Since it was first used in 1981, in vitro fertilization (IVF) has been credited with the birth of more than 4 million babies worldwide. But now a new study has found that this procedure, along with another assisted reproductive technology called ICIS (intracytoplasmic sperm injection), significantly increases a baby s risk of birth defects.

IVF involves fertilizing an egg with sperm in a laboratory dish and then transferring the resulting embryo into the mother s uterus. ICIS entails a similar process, except in this procedure, a single sperm is injected directly into the egg.
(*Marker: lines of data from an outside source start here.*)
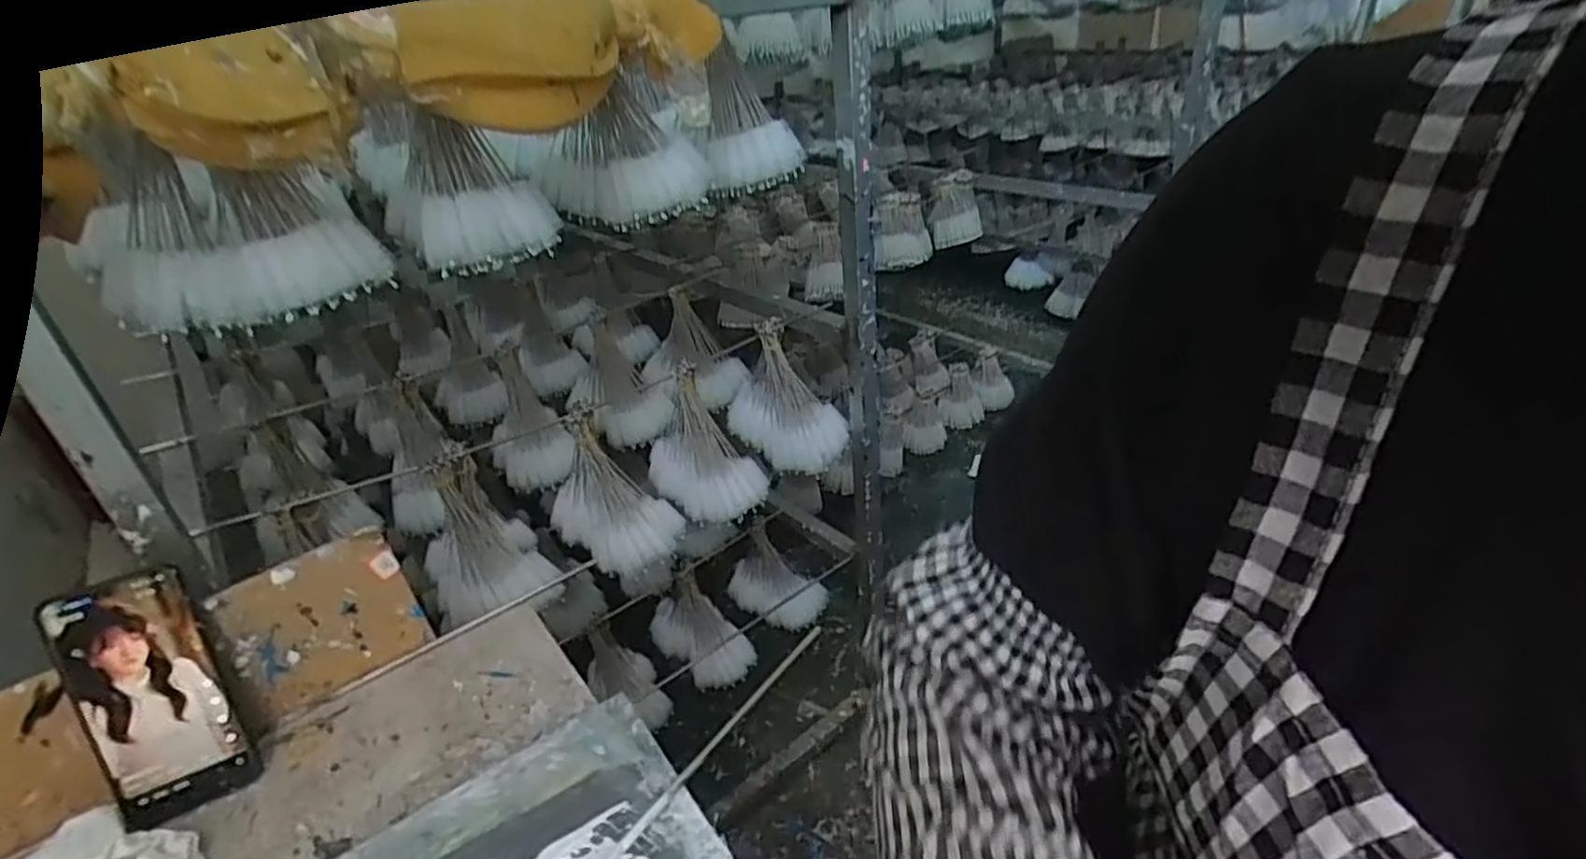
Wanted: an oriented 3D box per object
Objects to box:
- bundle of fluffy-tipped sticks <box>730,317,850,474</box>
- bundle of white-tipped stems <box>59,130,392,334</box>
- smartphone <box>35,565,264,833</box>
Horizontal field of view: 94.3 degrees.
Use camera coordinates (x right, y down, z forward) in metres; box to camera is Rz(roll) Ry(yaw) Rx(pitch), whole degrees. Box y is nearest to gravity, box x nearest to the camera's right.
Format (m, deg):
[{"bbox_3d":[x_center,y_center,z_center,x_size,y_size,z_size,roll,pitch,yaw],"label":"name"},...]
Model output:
[{"bbox_3d":[-0.016,-0.059,1.064,0.097,0.202,0.203,-26,38,-31],"label":"bundle of fluffy-tipped sticks"},{"bbox_3d":[-0.421,-0.144,0.543,0.187,0.117,0.064,-9,32,-7],"label":"bundle of white-tipped stems"},{"bbox_3d":[-0.423,0.176,0.487,0.076,0.161,0.016,-19,9,-24],"label":"smartphone"}]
Published in the journal Fertility and Sterility by researchers from the Nanjin Medical University in China, the recent meta-analysis of 46 studies combined data on over 124,000 children born through IVF or ICIS and found that these children were at a 37 percent higher risk of having a birth defect. While 3 percent of naturally-conceived births involve a birth defect, the rate of defects among IVF babies is about 4 percent.

In addition, the researchers found that these birth defects were present across a range of body systems, including the skeleton, digestive system, genitalia, and nervous system. What the authors were unable to determine, however, was why IVF and/or ICIS would lead to such malformations. They posit that perhaps the procedures themselves are responsible. Alternatively, they suggest that birth defects might only appear to be more common among IVF and ICIS babies because these children are monitored more closely than others.

ACSH's Dr. Gilbert Ross notes that IVF has been a huge boon to couples yearning for a child but are unable to reproduce. It seems that the real but minimal increased chance of birth defects found in this study is a risk most such couples will chance to take although of course it should be thoroughly discussed beforehand.